Higher inflation can trigger a repricing of stocks, especially if
investors believe that the policy response - a stronger local
currency or higher interest rates - may result in slower economic
growth.

Data released in the US on Thursday showing that sales of existing
homes in June fell to their lowest level in a decade prompted a sharp
fall in major US stock indices.

Worries over the impact of the US housing slump on the broader
financial sector extended into Asia-Pacific markets yesterday.

In Australia, the main stock benchmark fell 3.4 per cent after
National Australia Bank shocked investors by announcing that it would
set aside a further A$830 million (S$1.08 billion) to cover potential
losses from its exposure to US mortgages.

The news dragged down banking and other financial sector stocks
throughout the region.

Here, DBS Group, the largest of the three banks listed here by loans
book, was the main stock driving the STI lower, falling 1.9 per cent
to $19.38. United Overseas Bank, the second-biggest lender, declined
1.5 per cent to $19.08, while OCBC Bank ended 1.3 per cent lower at
$8.35.

The two biggest local developers, CapitaLand and City Developments,
also weighed on the index. CapitaLand fell 3.1 per cent to $5.91,
while CityDev finished 3.4 per cent down at $11.50.
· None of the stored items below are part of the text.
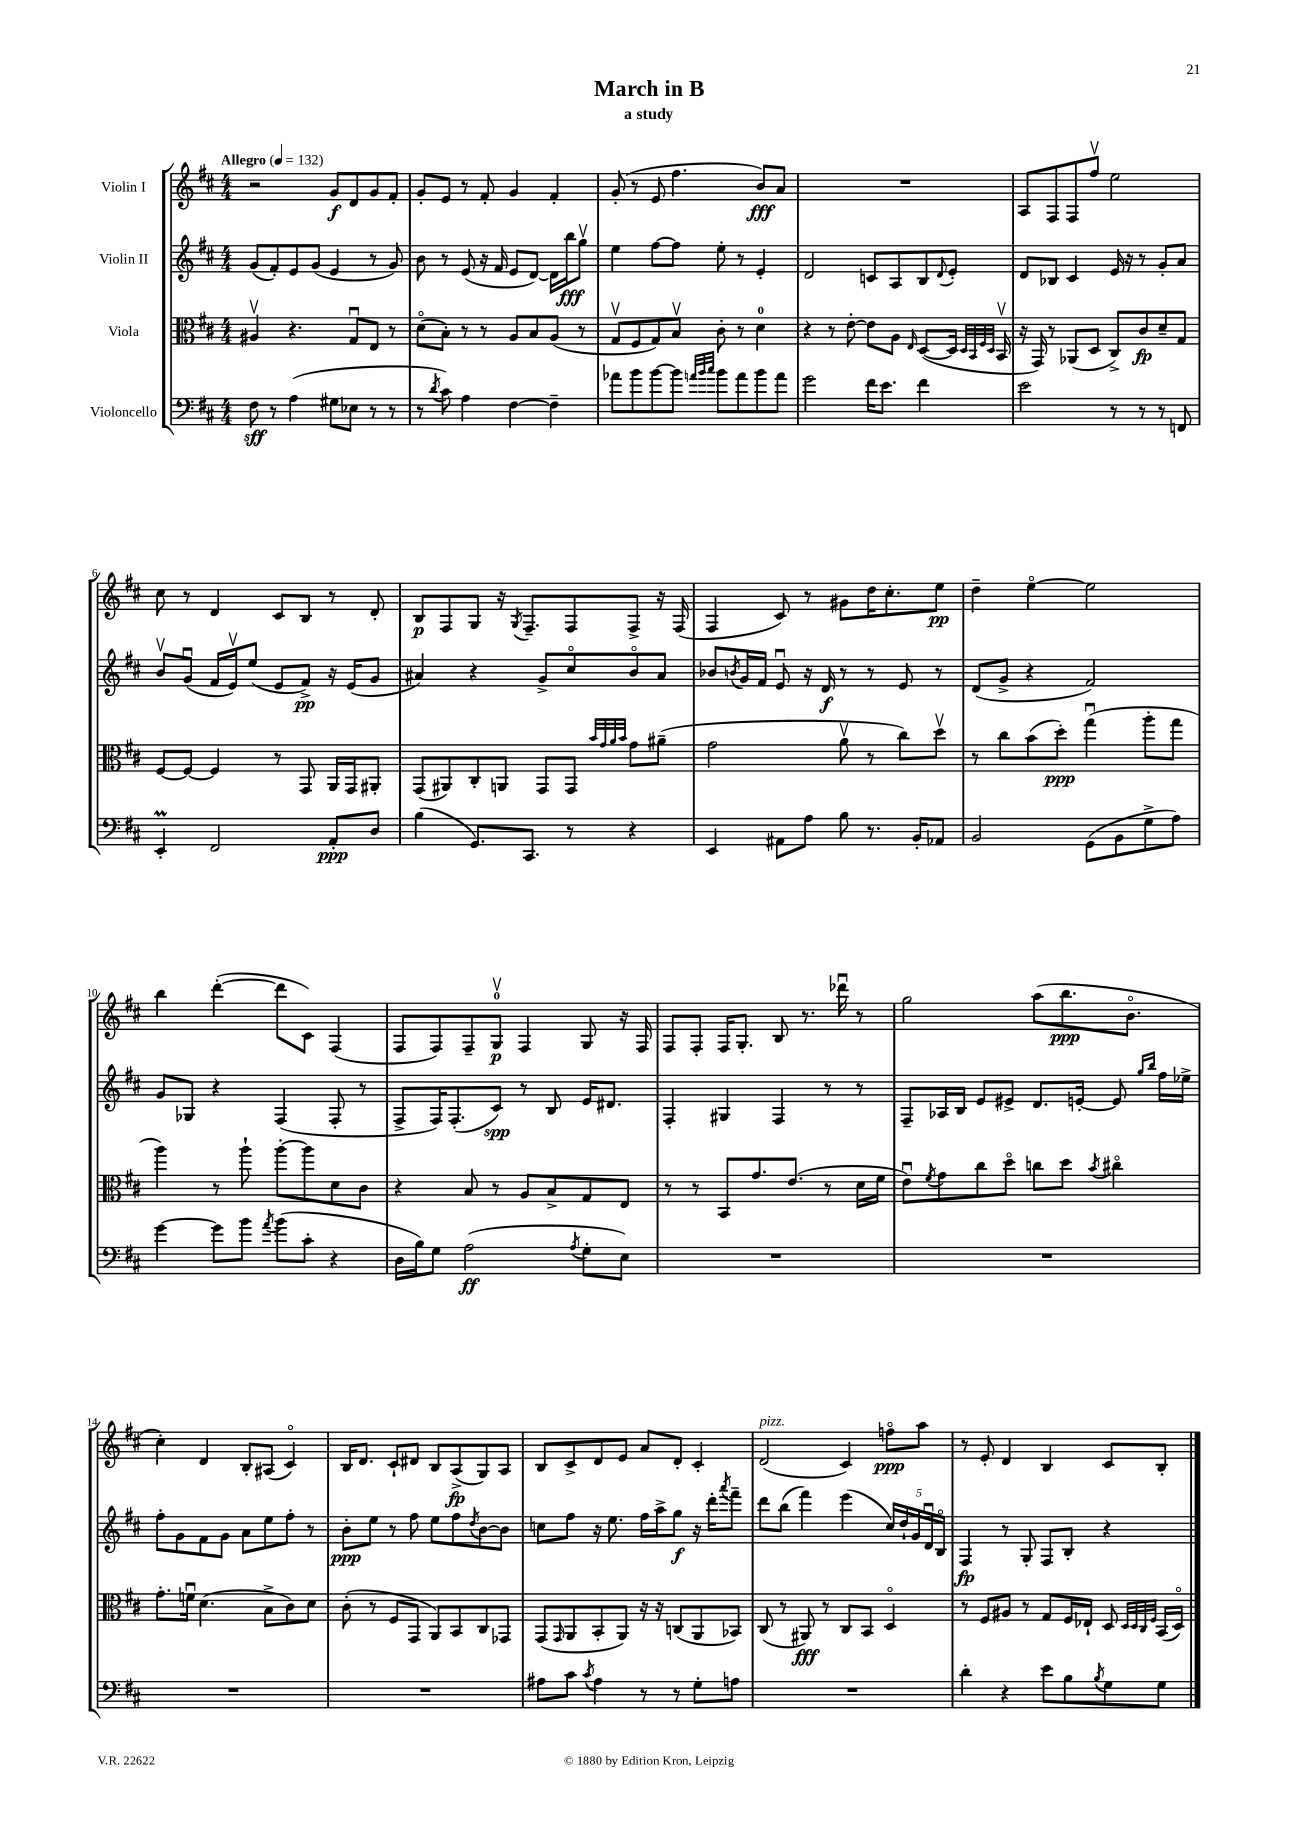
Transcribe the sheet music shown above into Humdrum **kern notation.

**kern	**kern	**kern	**kern
*staff4	*staff3	*staff2	*staff1
*clefF4	*clefC3	*clefG2	*clefG2
*k[f#c#]	*k[f#c#]	*k[f#c#]	*k[f#c#]
*M4/4	*M4/4	*M4/4	*M4/4
*MM132	*MM132	*MM132	*MM132
8F#	4A#v	(8g	2r
8r	.	8f#')	.
(4A	4.r	8e	.
.	.	(8g	.
8G#	.	4e	8g
8E-	8Gu	.	8d
8r	8E	8r	8g
8r	8r	8g)	8f#'
=	=	=	=
8r	(8do	8b	8g'
8qd	.	.	.
8c#)	8B')	8r	8e
4A	8r	(8e	8r
.	8r	16r	8f#'
.	.	16f#	.
[4F#	8A	8e	4g
.	8B	[8d)	.
4F#~]	(8A	16d]	4f#'
.	.	16bb	.
.	8r	8ggv	.
=	=	=	=
8a-	8Gv	4ee	(8g'
8b	8F#	.	8r
[8b	8G)	[8ff#	8e
8b]	8Bv	8ff#]	4.ff#
32qqa	.	.	.
32qqb	.	.	.
32qqcc#	.	.	.
8b	8c#'	8ee'	.
8a	8r	8r	.
8b	4d	4e'	8b)
8a	.	.	8a
=	=	=	=
2g	4r	2d	1r
.	8r	.	.
.	[8e'	.	.
16f#	8e]	8c	.
8.e	.	.	.
.	8A	8A	.
.	16qqE	.	.
4f#	([8D	8B	.
.	.	8qqd	.
.	16D]	8e'	.
.	32qqD	.	.
.	32qqBB	.	.
.	32qqF#	.	.
.	32qqD	.	.
.	16BBv	.	.
=	=	=	=
2e	16r	8d	8A
.	16GG)	.	.
.	8r	8B-	8F#
.	(8AA-	4c#	8F#
.	8D	.	8ff#v
8r	8C#^)	16e	2ee
.	.	16r	.
8r	8c#	8r	.
8r	8d~	8g'	.
8FF	8G	8a	.
=	=	=	=
4EE'	[8F#	8bv	8cc#
.	8F#_	(8gu	8r
2FF#	4F#]	16f#	4d
.	.	16ev)	.
.	.	(8ee	.
.	8r	8e	8c#
.	8GG	8f#^)	8B
8AA'	16AA	16r	8r
.	16GG	(16e	.
8D	8AA#'	8g	8d'
=	=	=	=
(4B	(8GG	4a#)	8B
.	8AA#)	.	8F#
8.GG)	8C#'	4r	8G
.	8AA	.	16r
.	.	.	8qG
8.CC#	.	.	8.F#~
.	8GG	8g^	.
8r	8GG	8cc#o	8F#
.	32qqb	.	.
.	32qqg	.	.
.	32qqa	.	.
.	32qqb	.	.
4r	8g	8bo	8F#^
.	(8a#~	8a#	16r
.	.	.	(16F#
=	=	=	=
4EE	2g	8b-	4F#
.	.	8qb	.
.	.	16g	.
.	.	16f#	.
8AA#	.	8eu	8c#)
8A	.	16r	8r
.	.	16d	.
8B	8av	8r	8g#
8.r	8r	8r	16dd
.	.	.	8.cc#'
.	8cc#)	8e	.
16BB'	.	.	.
8AA-	8ddv	8r	8ee
=	=	=	=
2BB	8r	(8d	4dd~
.	8cc#	8g^	.
.	(8b	4r	[4eeo
.	8dd')	.	.
(8GG	(4ggu	2f#)	2ee]
8BB	.	.	.
8G^	8aa'	.	.
8A)	8gg	.	.
=	=	=	=
[4g	4aa)	8g	4bb
.	.	8G-	.
8g]	8r	4r	([4ddd'
8b	8aa`	.	.
8qa	.	.	.
(8b	[8aa'	(4F#	8ddd]
8c#'	8aa]	.	8c#)
4r	8d	8F#'	(4F#
.	8c#	8r	.
=	=	=	=
16D	4r	8F#^	8F#
16B)	.	.	.
8G	.	16F#)	8F#)
.	.	(8.F#'	.
(2A	8B	.	8F#~
.	8r	8c#)	8Gv
.	8A	8r	4F#
.	8B^	8B	.
8qA	.	.	.
8G'	8G	16e	8G
.	.	8.d#	.
8E)	8E	.	16r
.	.	.	16F#
=	=	=	=
1r	8r	4F#'	8F#
.	8r	.	8F#'
.	8BB	4G#	16F#
.	.	.	8.G'
.	8.g	.	.
.	.	4F#	8B
.	(8.e	.	.
.	.	.	8.r
.	8r	8r	.
.	.	.	16ddd-u
.	16d	8r	8r
.	16f#	.	.
=	=	=	=
1r	8eu)	8F#~	2gg
.	8qf#	.	.
.	8g	16A-	.
.	.	16B	.
.	8cc#	8e	.
.	8ddo	8e#^	.
.	8cc	8.d	(8aa
.	8dd	.	8.bb
.	.	[16e'	.
.	8qb	.	.
.	4cc#o	8e]	.
.	.	.	8.bo
.	.	16qqgg	.
.	.	16qqbb	.
.	.	16ff#	.
.	.	16ee-^	.
=	=	=	=
1r	8.g'	8ff#'	4cc#')
.	.	8g	.
.	16fu	.	.
.	(4.d	8f#	4d
.	.	8g	.
.	.	8a	8B'
.	8B^	8ee	(8A#
.	8c#)	8ff#'	4c#o)
.	8d	8r	.
=	=	=	=
1r	(8c#'	8b'	16B
.	.	.	8.d
.	8r	8ee	.
.	8F#	8r	8c#`
.	8GG	8ff#	8d#
.	8AA)	8ee	8B
.	8BB	8ff#	(8A^
.	.	8qdd	.
.	8C#	[8b	8G)
.	8GG-	8b]	8A
=	=	=	=
8A#	(8GG	8cc	8B
.	16qqGG	.	.
8c#	8AA	8ff#	8c#^
8qc#	.	.	.
4A#	8BB'	16r	8d
.	.	8.ee	.
.	8AA)	.	8e
8r	16r	16ff#	8a
.	16r	16aa^	.
8r	(8C	8gg	8d'
8G'	8AA	16r	4c#'
.	.	16ddd'	.
.	.	8qaaa	.
8A	8BB-)	8fff#~	.
=	=	=	=
1r	(8C#	8ddd	(2d
.	8r	(8bb	.
.	8AA#)	4fff#)	.
.	8r	.	.
.	8C#	(4eee	4c#)
.	8BB	.	.
.	4Do	20cc#)	8ffo
.	.	20dd`	.
.	.	20g	.
.	.	.	8aa
.	.	20du	.
.	.	20Bo	.
=	=	=	=
4d'	8r	4F#	8r
.	8F#	.	8e'
4r	8A#	8r	4d
.	8r	8G'	.
8e	8G	8F#	4B
8B	16F#	8B'	.
.	16E-`	.	.
8qB	.	.	.
8G	8D	4r	8c#
.	32qqD	.	.
.	32qqD	.	.
.	32qqC#	.	.
.	32qqF#	.	.
8G	(16BB	.	8B'
.	16Do)	.	.
==	==	==	==
*-	*-	*-	*-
Of the STI's 30 component stocks, 27 fell, one rose and two were
unchanged. Jardine Cycle & Carriage, a conglomerate with major car
distribution businesses and other holdings in South-east Asia, was
the only gainer, rising 0.4 per cent to $17.10.

Yanlord Land, a Chinese property developer, was the worst performer
among the index members in percentage terms, followed by shipping
group Neptune Orient Lines (NOL). Yanlord fell 6.1 per cent to $2,
while NOL slid 4.8 per cent to $3.15.

In the broad market, losers outnumbered gainers by 242-108, with 487
counters unchanged, excluding warrants and bonds.

Trading volume was lower than on Thursday, with 835 million units
worth $1.06 billion changing hands, including warrants and bonds but
excluding shares traded in foreign currencies.

The FTSE ST All-Share Index, which tracks 270 of the most liquid
stocks listed here, fell 1.6 per cent. But the UOB Catalist index of
stocks on the second board ended 1.2 per cent higher, as penny stocks
such as Junma Tyre Cord Co, Sapphire Corp and Medi-Flex rose 40-50
per cent on thin trading volumes.

Elsewhere in the region, major share indices fell, except in
Malaysia, where the Kuala Lumpur Composite Index ended flat. In
Japan, the Nikkei-225 index slid 2 per cent, while Hong Kong's Hang
Seng Index finished 1.5 per cent lower.